Guilt is a common emotion for women in transition who receive an inheritance, Brownstein says. There’s often a feeling of not wanting to do wrong by the gift a loved one left to you. This can lead to the false notion that inherited investments should be left as received. But if someone cared enough about you to leave you an inheritance, they would have wanted you to use that gift to make your life more comfortable, Brownstein says. “It’s OK to make adjustments so those inherited investments line up with your life because what was appropriate for the person who had the assets originally may not be appropriate for you.”
Educate yourself.
Whether you DIY or seek professional help, being an educated consumer is essential for women in transition. “Educate yourself about the types of investments available to you and if they’re a good fit,” Vanaski says. Be careful of any that use the word “guaranteed” or make promises that seem too good to be true because they probably are. Being educated isn’t just knowing how to invest; it’s also knowing who is giving you advice, Vanaski adds. Women in transition are frequent targets of investment scams. Vet the credentials of any advisor or so-called expert you work with on sites like brokercheck.org or adviserinfo.sec.gov.

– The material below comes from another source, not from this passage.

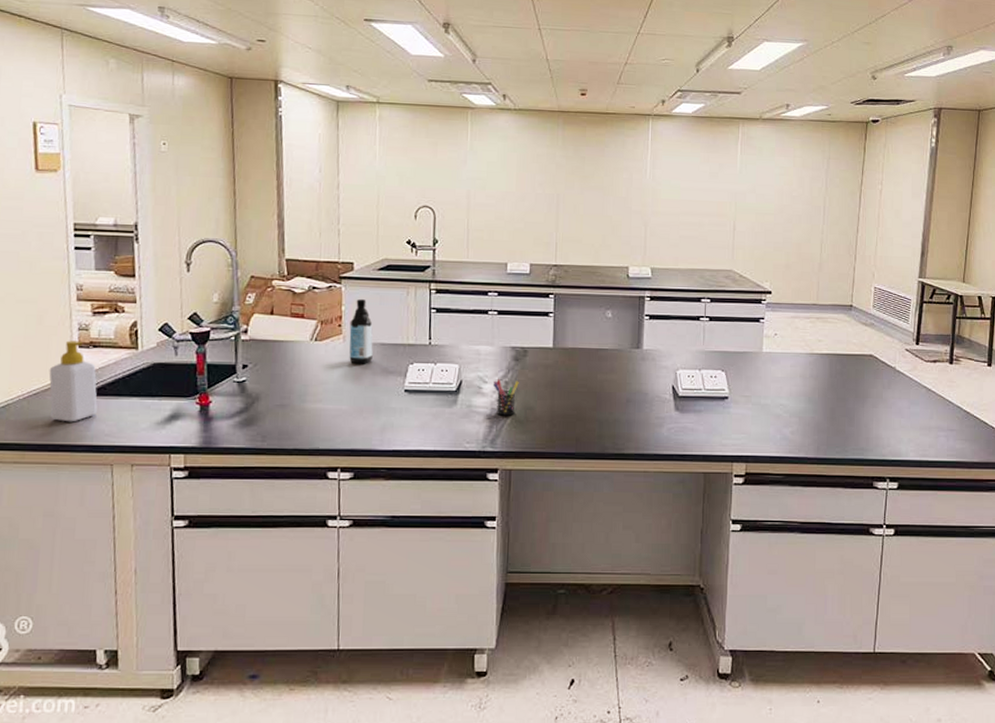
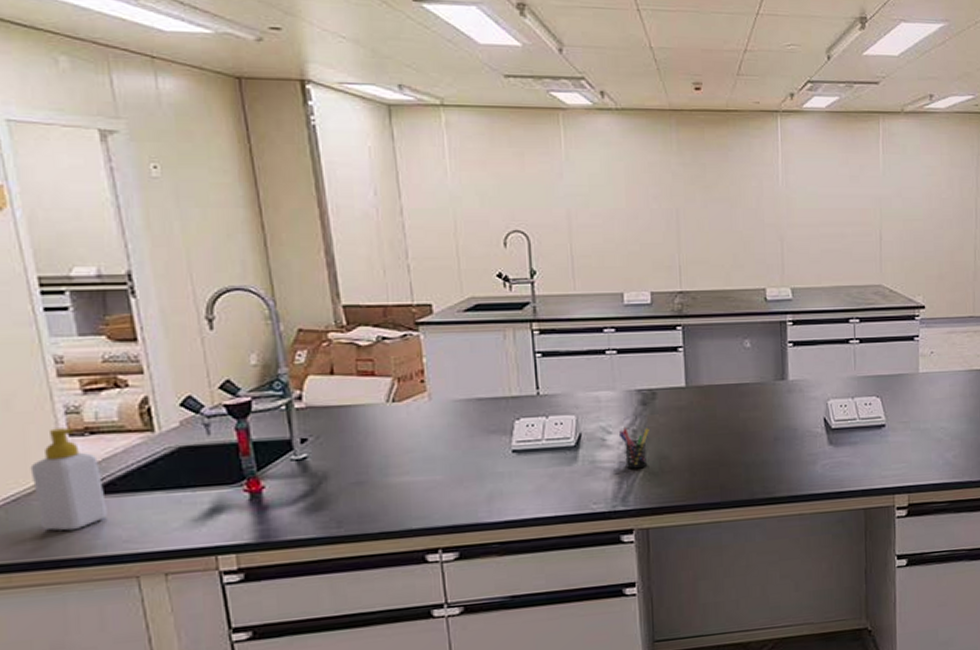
water bottle: present [349,298,373,364] -> none [435,347,468,426]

Take care of the little things.
For women in transition, it’s not just about realigning your investment strategy, says Sonya Ranker, a certified divorce financial analyst and certified financial planner at Questmont Strategic Wealth Advisors. “It’s about the little things that come after,” like making sure your beneficiaries have been changed to reflect your new lifestyle. If the people in your life have changed, the names on your financial accounts probably should, too. Check your will, powers of attorney and insurance documents to make sure the right people are listed on each.
Make sure you’re never caught off guard again.
After you’ve been blindsided by one financial transition, it’s time to make sure it never happens again. The best way to prepare for financial disruptions is to understand all the elements of your finances. “What part of your financial world do you feel uncomfortable or intimidated by?” Robertson asks. Is it your cash flow? How to invest? Identify the piece of the puzzle that’s not clear to you, then find a professional you can respect and trust who will help you fit it into place, she says.
Get guidance from trusted professionals.
Investing is an emotional endeavor in the best of times, and unanticipated transitions are seldom the best of times. When emotions are running high, having an objective expert to guide you can be invaluable. Even alpha women just need someone to tell us what to do sometimes, Robertson says. A trusted financial advisor, lawyer, accountant or all of the above can help you through this transition and make sure you’re ready financially for whatever life throws at you next.
Investment advice for women in transition.
Here are 13 investment tips for women in transition:
- First, pause and regroup emotionally.
- Give yourself a timeline.
- Don't sign anything right away.
- Get your priorities in order.
- Figure out where you stand legally and financially.
- Evaluate your cash flow.
- Decide where you want to go.
- Create a new investment strategy.
- Don't feel guilty about claiming an inheritance.
- Educate yourself.
- Take care of the little things.
- Make sure you're never caught off guard again.
- Get guidance from trusted professionals.